Задания:
a. Кого текст о российской интеллигенции называет ярким исключением среди политиков, выдвинутых последним поколением советских интеллигентов?
b. Напишите следующую часть текста о российской интеллигенции, начав сразу после его последнего предложения.

Текст для чтения:
§

Исходный фон этого сверкавшего и искрившегося фейерверка – массовое обнищание большинства – вскоре сменился нефтедолларовым половодьем, резко поднявшим уровень благосостояния в крупнейших городах. Еще вчера полунищая “прослойка”, зажив с размахом, с каким российская интеллигенция не жила примерно столетие, – все больше уверялась в собственном успехе. При этом ее главный, “рамочный”, либерально-буржуазный проект оставался повисшим в воздухе конструктом: никакого кардинального переформатирования социума в стране не происходило, никаких настоящих классов так и не возникло. Хотя в кланах решительно не было недостатка.

На культурном “дворе” тем временем пышно и ярко цвел постмодернизм. И пересмешничество, жеманство, пристрастие к софизмам и двусмысленностям, которые культивировала позднесоветская интеллигенция, – все ко двору пришлось. Совершенно согласен с коллегой, что “постмодернизм, безусловно, явился прологом к нынешнему “все неоднозначно”. Стоит ли удивляться, что именно на российской культурной почве постмодернизм дал в свое время такие обильные всходы, плоды которых пожинаются сегодня. Стоит ли удивляться, что именно оппозиционная интеллигенция стала транслятором одновременно циничного релятивизма и охранительно-иконостатического отношения к собственной культуре в той же степени, что пропутинская элита. Иконостасы разные – принцип статичности и некритичности один”.

Как говорится, ни прибавить, ни убавить. Мы действительно живем в занятные времена, когда и Пушкин, и Бродский перестали быть “неприкасаемыми”, зато “властители дум” и “арбитры вкуса” российских первых полутора десятилетий века таковыми остаются – по крайней мере, в глазах творцов день ото дня ветшающего иконостаса. И, понятно, группы “верующих”.

В единственном, пожалуй, уточнении нуждается “оппозиционность”, с которой явно “все неоднозначно”. Не выдвинув, за ярким исключением Бориса Немцова, сколько-нибудь харизматичных политиков и активистов (они появятся, к счастью, несколько позже), последнее поколение советских интеллигентов породило плеяду успешных – по крайней мере на первых порах – политических интриганов, тут же ласково нареченных политтехнологами. Посодействовать помазанию на царство чекистского чудовища в Москве им действительно удалось, но вот в Киеве в 2004-м вышла осечка. Впрочем, годом раньше оттуда предупредили: Украина – не Россия!

§

Исходные данные:
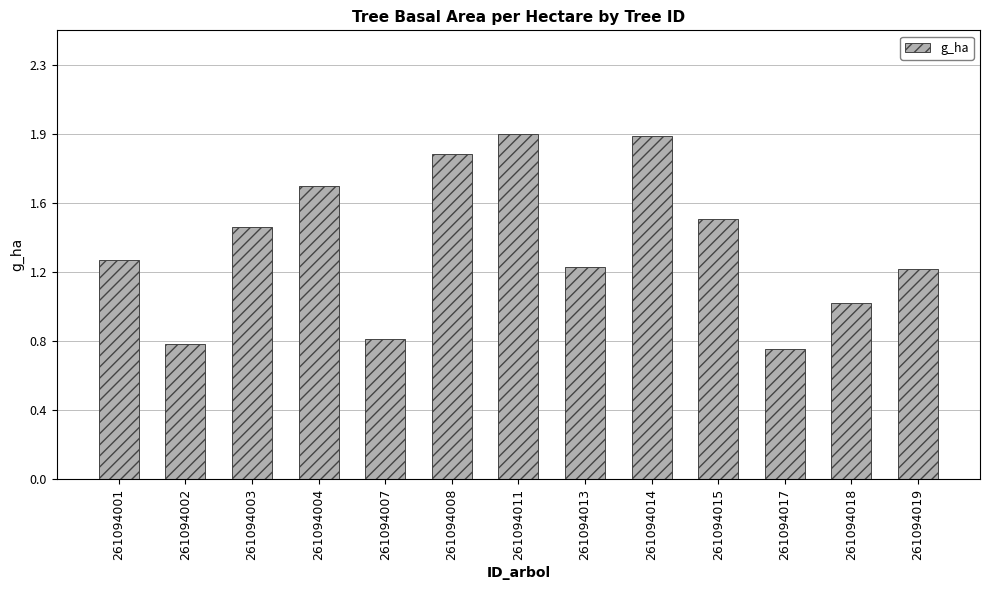

What is the sum of all values?

17.1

§

Ответы:
a. Бориса Немцова.

b.
Что случилось затем, также всем известно. Сложно, однако, с уверенностью определить, сколько оказавшихся в оппозиции представителей того поколения сделали это по собственному выбору, а скольких в нее выдавила изменившаяся в начале 2010-х конъюнктура. Очевидно лишь, что неутешительная и сама по себе верная констатация прихода “весны средневековья” в контексте недавнего содействия (пусть консультативного) “русской весне” не выглядела слишком последовательной. Претензии же на прямое наследование культурной традиции Серебряного века аккурат в период ускорившегося погружения “отдельно взятой” в век Бронзовый вышли и подавно карикатурными.

Чувствуя неотвратимость этого погружения, наиболее гибкие и динамичные в свои 50–60 предпочли собрать чемоданы. И продолжить за границей. Те же, кто, вспомнив опыт позднесоветских лет, выбрал эмиграцию внутреннюю, вскоре столкнулись с моральным – а порой и экзистенциальным – крахом.

Дав передышку в четверть века, История снова стучит в наши двери, где бы двери те ни находились. И так настойчиво, что на сей раз тихо пересидеть не удастся никому.

Мы-то – все без исключения – склонны были считать развал СССР самым масштабным и значительным событием своей жизни. И поголовно просчитались.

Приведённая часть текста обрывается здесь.